Léo, d’une main légèrement tremblante, la recueillit dans sa paume. Avec des gestes lents et solennels, il l’accrocha autour de son propre cou et la glissa derrière son col, voisinant avec son médaillon qui figurait un soleil d’or. Puis, d’un geste impromptu, il attira à lui son frère et le serra contre lui. Ses doigts s’attardèrent dans les souples mèches d’or sombre, tandis qu’il murmurait à son oreille :

« Je t’en supplie, prends garde à toi… »

Henri sentit une chaude moiteur contre sa propre joue ; les émotions de son frère étaient toujours si intenses, qu’elles menaçaient de tout emporter autour de lui, comme un torrent impétueux. Il s’arracha à l’étreinte de Léo, forçant un sourire :

« Tout ira bien, Léo. Tu me connais. Je m’en tire toujours, quoi qu’il arrive… »

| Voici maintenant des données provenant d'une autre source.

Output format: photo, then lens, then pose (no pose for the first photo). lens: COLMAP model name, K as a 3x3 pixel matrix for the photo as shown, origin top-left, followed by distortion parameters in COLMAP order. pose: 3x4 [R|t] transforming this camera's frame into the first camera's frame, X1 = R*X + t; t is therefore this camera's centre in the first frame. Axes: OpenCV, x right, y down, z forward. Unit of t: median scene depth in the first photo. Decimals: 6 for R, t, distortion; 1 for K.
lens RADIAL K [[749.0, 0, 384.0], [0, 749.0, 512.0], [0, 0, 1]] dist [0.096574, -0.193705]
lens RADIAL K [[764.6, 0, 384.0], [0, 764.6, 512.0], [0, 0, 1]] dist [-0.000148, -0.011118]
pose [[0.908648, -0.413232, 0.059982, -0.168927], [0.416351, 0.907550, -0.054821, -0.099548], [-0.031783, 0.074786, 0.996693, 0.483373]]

Les yeux du poète étaient toujours trop brillants, mais il hocha la tête à contrecœur :

« Oui, je te connais. Tu es à la fois trop prudent… et trop audacieux. Tu refuseras toujours le combat direct, mais tu prendras des risques inouïs, à cette façon qui n’appartient qu’à toi… »

Léo se détourna brusquement, refusant de faire face plus longtemps à son frère, ou plutôt à cette chape funeste qu’il devait percevoir autour de lui. Henri sourit amèrement en songeant que le poète était d’eux deux le plus clairvoyant, et de loin. Ses propres dons relevaient d’une toute autre nature. Il porta la main sous son bras gauche, ou la dague ancienne reposait dans un étui, soigneusement dissimulée.

« Va te reposer, maintenant, déclara son aîné d’un ton tout à la fois autoritaire et attentif, bien plus paternel que celui qui revendiquait cette qualité. Des moments rudes t’attendent et tu dois être préparé. »

Le jeune homme hocha la tête, avant de gagner la petite chambre qui lui serait toujours réservée dans l’appartement du poète. Une pièce discrète et confortable, où il pouvait se remettre au calme quand il venait faire soigner ses blessures physiques et morale. Mais il savait que cette nuit-là, son sommeil n’aurait rien de reposant : il devrait y trouver les indices qui lui indiqueraient où se trouvait cette étrange créature de mort et de lune.